NETTALI.COM - Deux cents milliards de francs CFA. C’est le montant que le Premier ministre espère tirer du secteur de la téléphonie grâce à la réactivation de la Redevance sur l'accès ou l'utilisation du réseau des télécommunications publiques (Rutel). Le projet de loi y afférent vient d’être adopté en Conseil des ministres. Mais en quoi consiste cette taxe ? Et quel sera son impact sur les consommateurs sénégalais ?
En août 2025, Ousmane Sonko avait dévoilé son plan de redressement économique visant à mobiliser 5 667 milliards de francs CFA. Parmi les principales niches fiscales ciblées figure le secteur de la téléphonie.
Lors de la présentation de ce plan, il avait annoncé la réactivation des droits à l’importation des téléphones portables, suspendus depuis plusieurs années, en même temps que la Rutel.
“Tout le monde convient, les autorités douanières et le ministère des Finances, qu’il est temps de remettre en place cette taxation et les projections sont à 200 milliards”, avait affirmé le Premier ministre.
Ce mercredi, un premier pas a été franchi avec l’adoption en Conseil des ministres du projet de loi modifiant la loi n°2008-46 du 3 septembre 2008, qui avait institué cette redevance. Le texte devrait prochainement être transmis à l’Assemblée nationale pour examen.
Instituée en 2008 par le président Abdoulaye Wade, la Rutel visait à compenser la faiblesse des recettes douanières issues des importations de téléphones portables, évaluées alors à seulement 380 millions de francs CFA par an.
Le dispositif prévoyait une taxe de 2 % sur le chiffre d’affaires des opérateurs pour la téléphonie fixe et mobile, avant que le taux ne soit relevé à 5 % du montant hors taxes des prestations facturées aux clients.
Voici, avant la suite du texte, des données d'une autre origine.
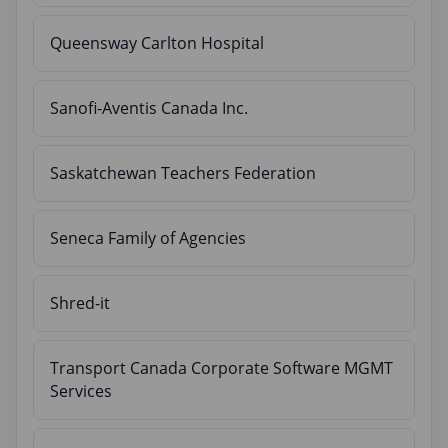
Queensway Carlton Hospital
Sanofi-Aventis Canada Inc.
Saskatchewan Teachers Federation
Seneca Family of Agencies
Shred-it
Transport Canada Corporate Software MGMT
Services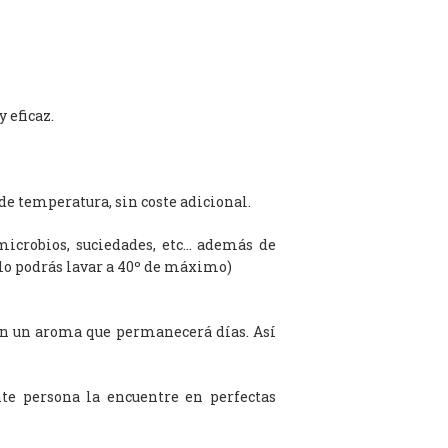
 eficaz.
de temperatura, sin coste adicional.
microbios, suciedades, etc… además de
olo podrás lavar a 40º de máximo)
on un aroma que permanecerá días. Así
te persona la encuentre en perfectas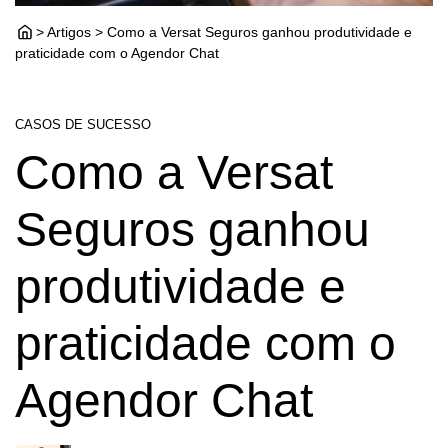
> Artigos > Como a Versat Seguros ganhou produtividade e
praticidade com o Agendor Chat
CASOS DE SUCESSO
Como a Versat
Seguros ganhou
produtividade e
praticidade com o
Agendor Chat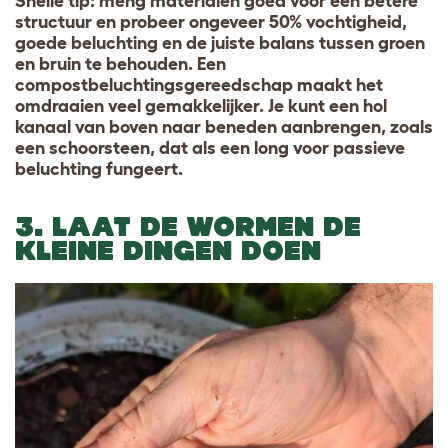
Snelle tip: meng materialen goed voor een betere
structuur en probeer ongeveer 50% vochtigheid,
goede beluchting en de juiste balans tussen groen
en bruin te behouden. Een
compostbeluchtingsgereedschap maakt het
omdraaien veel gemakkelijker. Je kunt een hol
kanaal van boven naar beneden aanbrengen, zoals
een schoorsteen, dat als een long voor passieve
beluchting fungeert.
3. LAAT DE WORMEN DE
KLEINE DINGEN DOEN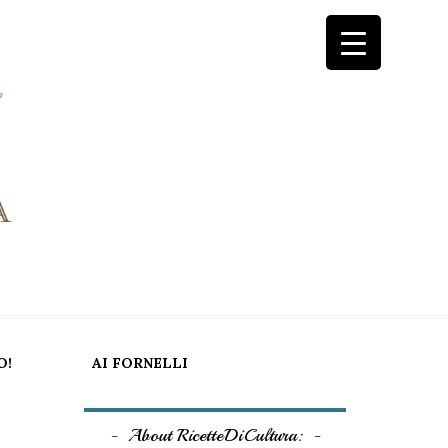
O!
AI FORNELLI
About RicetteDiCultura: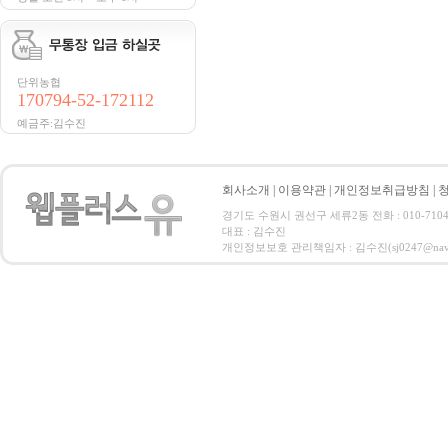
단위농협
170794-52-172112
예금주:김수진
회사소개
|
이용약관
|
개인정보취급방침
|
경기도 수원시 권선구 세류2동 전화 : 010-7104-02
대표 : 김수진
개인정보보호 관리책임자 : 김수진(sj0247@naver.com)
Cette réforme s’était rapidement révélée rentable. En septembre 2011, la Direction de la Prévision et des Études Économiques (DPEE) annonçait que les recettes avaient bondi de 10 milliards en 2010 à 16,1 milliards en 2011, à la faveur de la hausse du taux.
Pour l’heure, le contenu exact du projet de loi adopté par le gouvernement Sonko n’a pas encore filtré. Une incertitude qui pousse les acteurs du secteur à la prudence.
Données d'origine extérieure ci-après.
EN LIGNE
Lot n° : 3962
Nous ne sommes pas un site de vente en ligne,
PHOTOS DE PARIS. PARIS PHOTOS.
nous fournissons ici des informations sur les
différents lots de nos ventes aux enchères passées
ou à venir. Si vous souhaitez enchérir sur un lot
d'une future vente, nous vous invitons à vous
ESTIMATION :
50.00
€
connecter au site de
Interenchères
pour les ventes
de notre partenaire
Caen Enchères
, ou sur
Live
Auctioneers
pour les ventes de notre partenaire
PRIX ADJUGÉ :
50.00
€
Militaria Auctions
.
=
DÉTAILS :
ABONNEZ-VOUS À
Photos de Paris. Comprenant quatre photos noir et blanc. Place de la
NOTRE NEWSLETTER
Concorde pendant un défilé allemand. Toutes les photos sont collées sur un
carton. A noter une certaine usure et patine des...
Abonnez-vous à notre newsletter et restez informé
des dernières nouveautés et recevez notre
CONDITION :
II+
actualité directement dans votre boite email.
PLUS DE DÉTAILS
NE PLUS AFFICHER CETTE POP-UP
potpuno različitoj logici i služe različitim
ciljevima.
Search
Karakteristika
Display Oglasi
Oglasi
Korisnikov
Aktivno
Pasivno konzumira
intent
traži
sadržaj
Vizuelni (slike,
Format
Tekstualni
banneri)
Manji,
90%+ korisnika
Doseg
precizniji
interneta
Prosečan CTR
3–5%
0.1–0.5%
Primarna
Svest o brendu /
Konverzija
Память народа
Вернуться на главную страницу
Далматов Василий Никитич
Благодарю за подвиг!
Mouhamadou Lamine Badji, secrétaire général du Syndicat des travailleurs de Sonatel (SYTS), rappelle que la Rutel est avant tout “une taxe indirecte supportée par le consommateur”.
Il avertit : “Il ne faut pas chercher à taxer au point de tuer l’activité. Trop de taxes finiraient par étouffer le secteur. Tout doit se faire dans le dialogue avec les parties prenantes.”
Même son de cloche du côté de la société civile. Momar Ndao, président de l’Association des consommateurs du Sénégal (Ascosen), souligne que la redevance existe toujours : “Quand vous achetez un abonnement, du crédit ou que vous effectuez des transactions électroniques, la taxe est déjà incluse. La Rutel n’a jamais été abrogée.”
Le gouvernement espère faire de la Rutel une importante source de recettes parafiscales. Mais son application risque d’alimenter le débat sur le pouvoir d’achat des ménages, déjà fragilisé par la cherté de la vie.
Reste désormais à savoir si les députés entérineront ce projet de loi et, surtout, dans quelle mesure son application se traduira concrètement sur les factures des consommateurs sénégalais.